The path to medical school

When he got back to the states, Laney began thinking about the medical field as a profession. To test the waters, he enrolled in an Emergency Medical Technician program at a local community college and loved it.

He knew he wanted to pursue medicine as a career. However, he felt that the traditional route of an undergraduate science degree and then straight on to medical school would not provide him the level of clinical exposure he desired. He would go to medical school, but become a nurse along the way.

While in nursing school he met his wife, Laurel, and life had a few more stops before Laney would find himself in medical school. They included nurse practitioner school at Johns Hopkins University and time serving his country in the United States Air Force.

The Laneys had two children at the beginning of nurse practitioner school and another at the end. Right after earning his FNP degree, Laney entered Commissioned Officer Training, and the family moved to San Antonio after Laney was assigned to the Air Force’s 59th Medical Wing.

The desire to attend medical school remained for Laney. Once his commitment to the Air Force came to an end, he began the process of applying to medical school. Working full-time with three children and his wife on bedrest with a complicated fourth pregnancy made the application period more challenging than he would have liked, but he knew medicine was where he needed to be.
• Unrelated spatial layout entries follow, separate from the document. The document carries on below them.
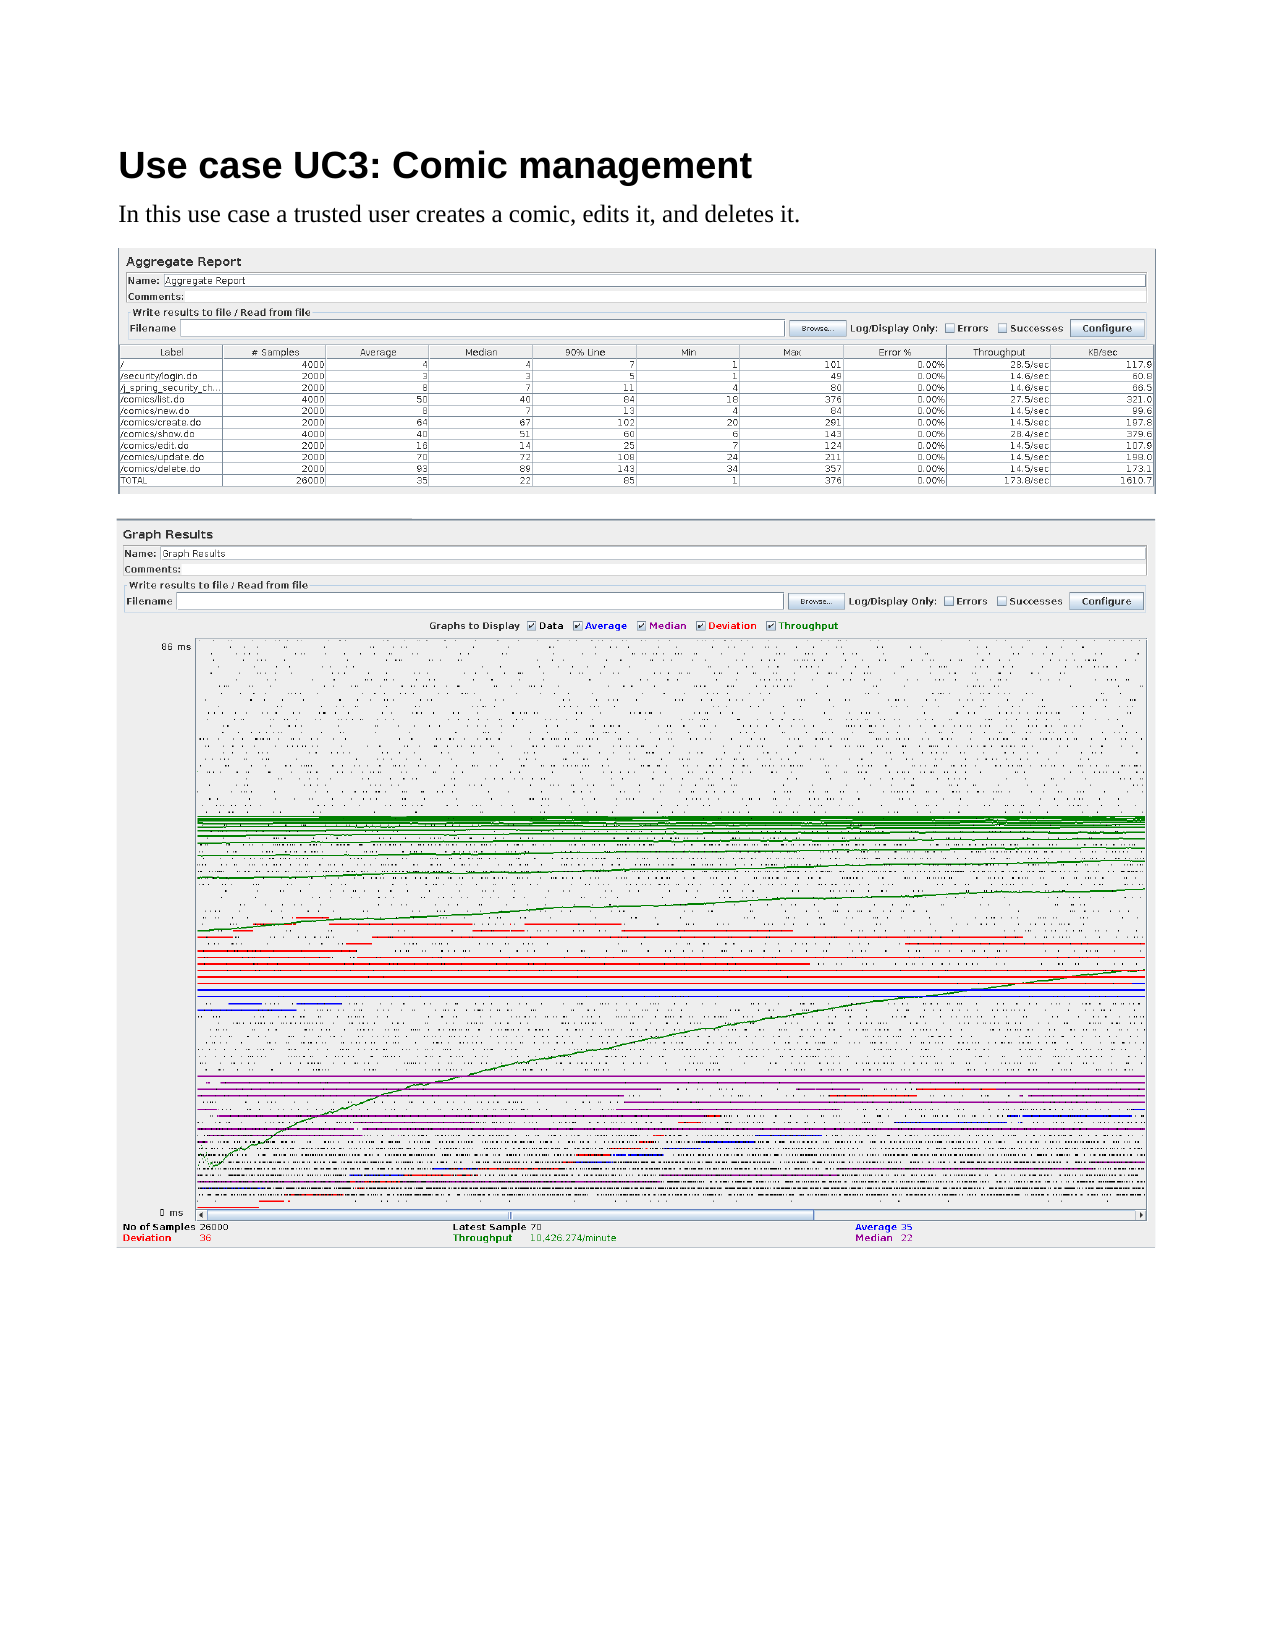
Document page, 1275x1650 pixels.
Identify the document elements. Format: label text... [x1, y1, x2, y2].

subtitle Use case UC3: Comic management [118, 143, 1157, 187]
picture [116, 518, 1156, 1248]
text In this use case a trusted user creates a comic, edits it, and deletes it. [118, 199, 1157, 228]
picture [118, 248, 1157, 494]
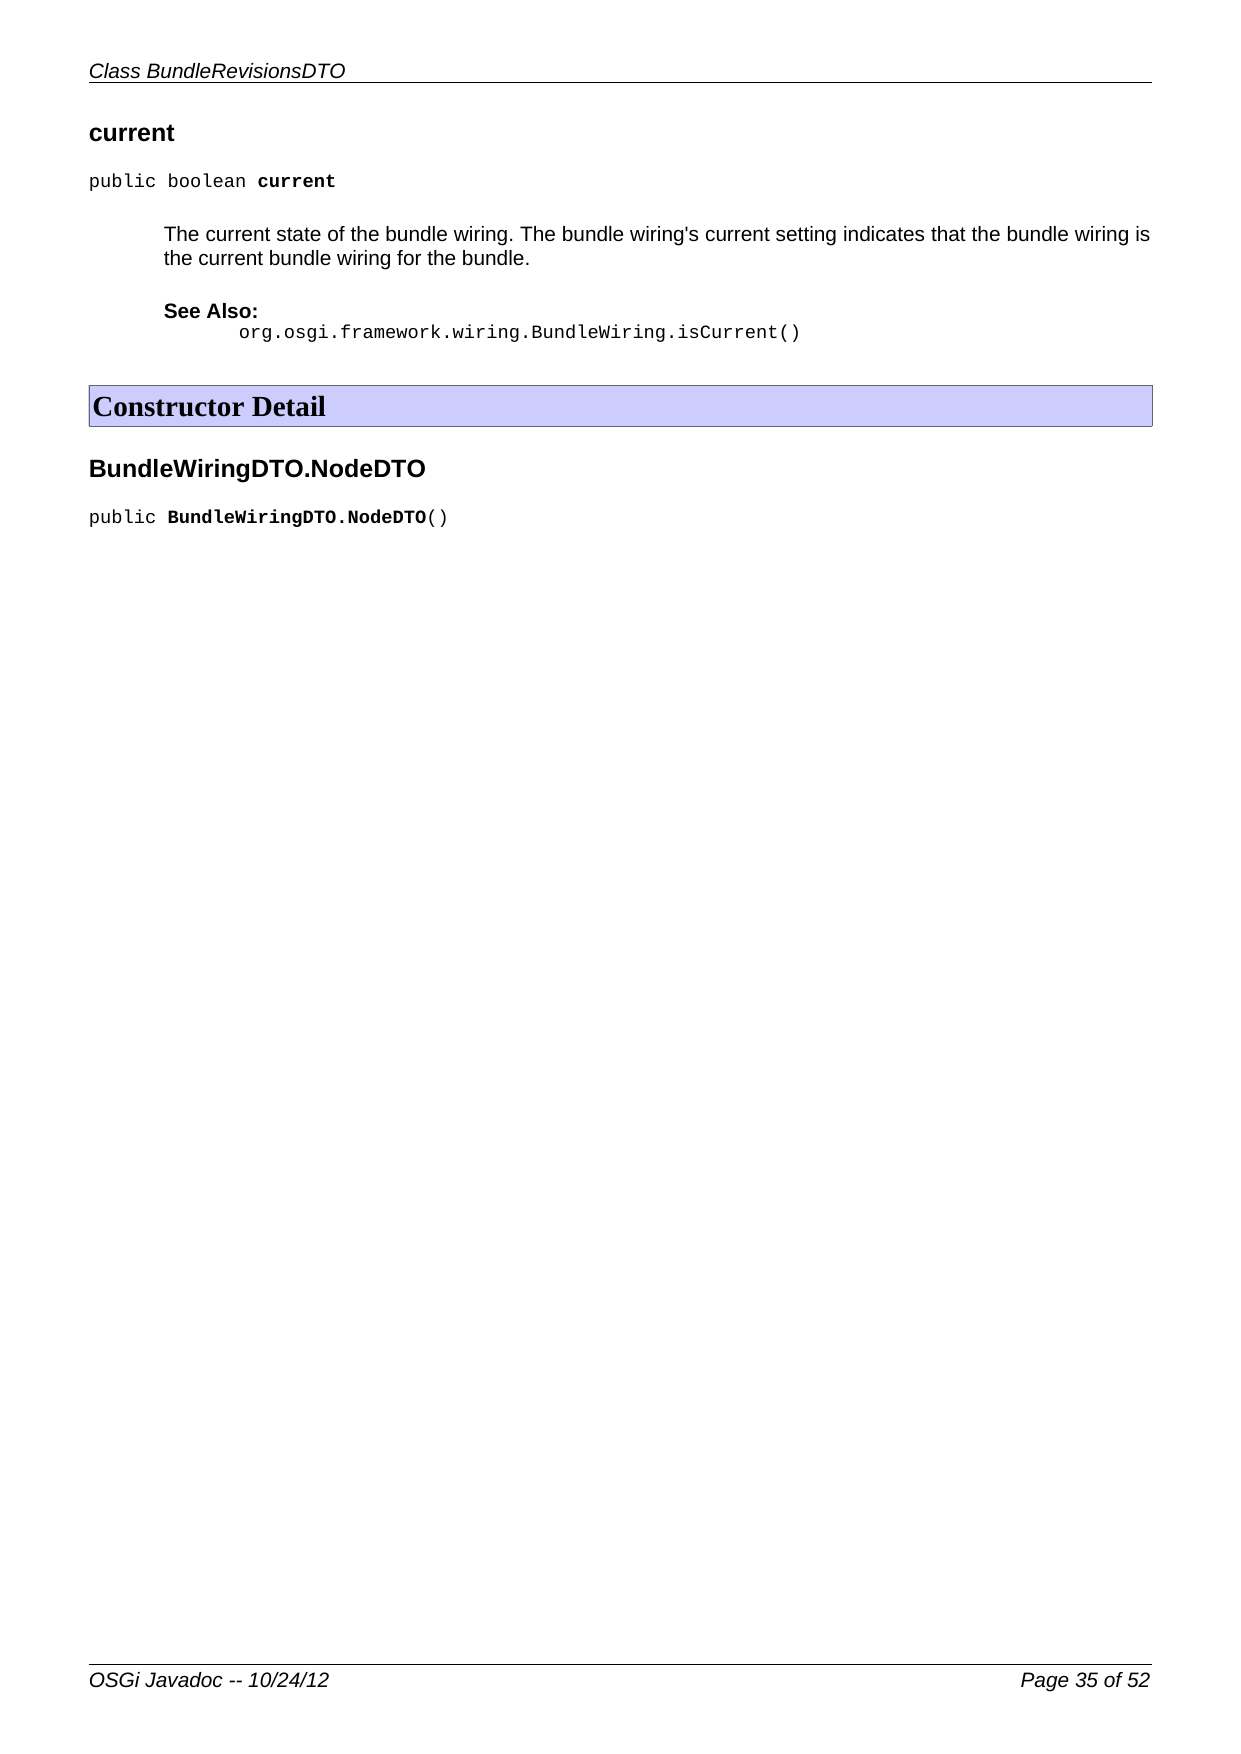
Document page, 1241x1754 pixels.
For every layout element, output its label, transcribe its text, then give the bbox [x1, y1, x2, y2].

text See Also: [163, 299, 1152, 323]
text public BundleWiringDTO.NodeDTO() [88, 507, 1152, 529]
text The current state of the bundle wiring. The bundle wiring's current setting indicates that the bundle wiring is the current bundle wiring for the bundle. [163, 222, 1152, 270]
text public boolean current [88, 171, 1152, 193]
subtitle Constructor Detail [90, 386, 1152, 426]
subtitle current [88, 118, 1152, 147]
text org.osgi.framework.wiring.BundleWiring.isCurrent() [238, 323, 1152, 344]
subtitle BundleWiringDTO.NodeDTO [88, 454, 1152, 483]
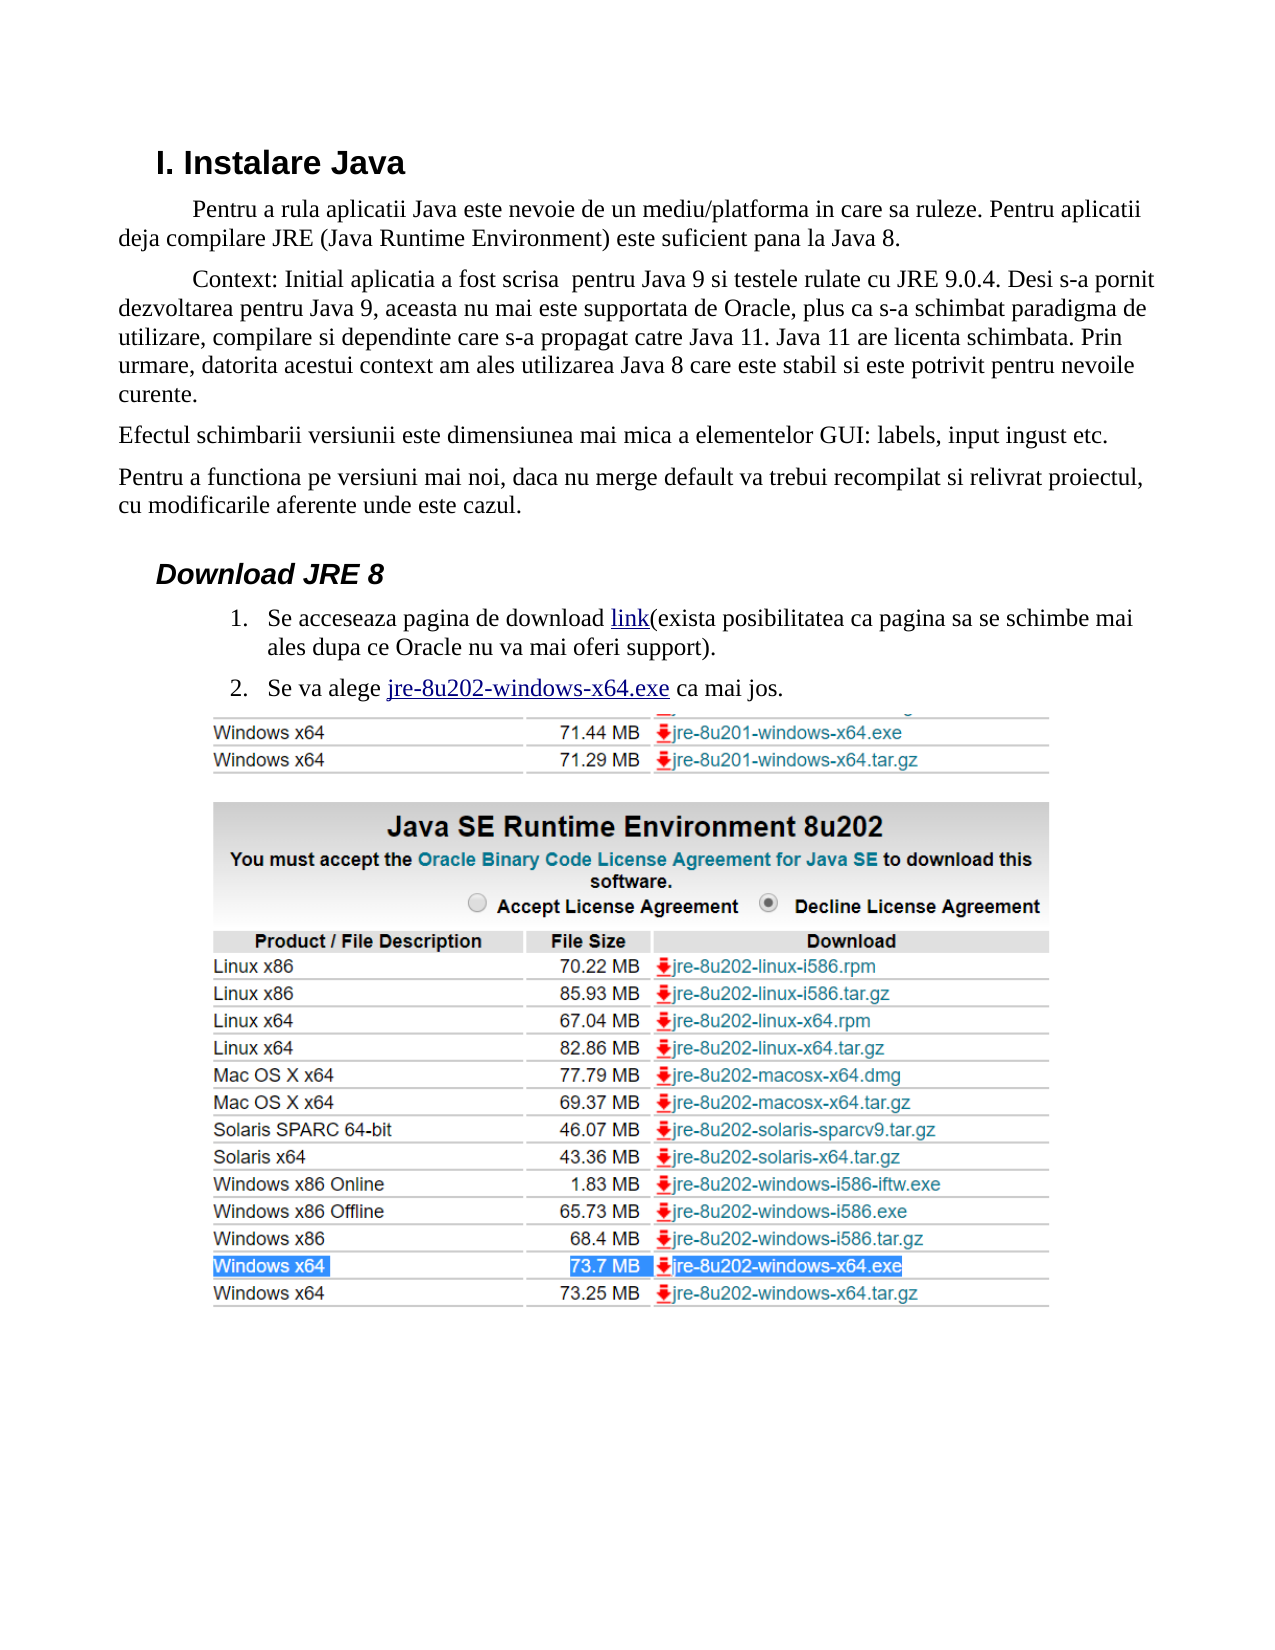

After the Air Force, he had the opportunity to work as a nurse practitioner in a variety of settings, mostly with underserved populations. In 2016 and 2017, Laney worked at an overflow shelter for unaccompanied minor immigrants along the Mexico border.

“It was an incredible experience, and my favorite as a nurse practitioner,” Laney said. The shelter had a maximum capacity of about 3000 children. “In an emergency or disaster setting there is a real, legitimate need for your services. Being able to fill that void for those who are most in want, to be able to help them and possibly fix their physical problem is very rewarding.”

Helping rural and underserved populations

Laney chose Texas A&M for medical school. He was Deputy Incident Commander and Public Information Officer at the 2018 Disaster Day, the nation’s largest student-led disaster simulation for health professions students.

He is also now one of three students leading the Shift 2018 Health Challenges Case Competition for Texas medical school students. The event aims to bring together the brightest minds from the twelve Texas medical schools to find solutions to the healthcare challenges faced by rural Texans.

“If we can think about these things creatively and get this next generation of physicians thinking differently about getting health care where it is desperately needed, we can come up with new solutions to old problems that continue to get worse,” Laney said.

Rural populations face dire situations in accessing health care. It’s a conglomeration of economics, culture, accessibility, language barriers, education barriers and health care system limitations. It’s a daunting problem, and Laney believes that medical students may be one of the untapped resources for the state and nation’s rural health care.

“I don’t think I’ll ever stop feeling like ‘I need to help more,’ in medicine,” Laney said. “There is something about seeing what happens when adequate health care isn’t available. Whether in Chile or in Texas, the effects are the same—it sparks something inside you to do more, to be more.”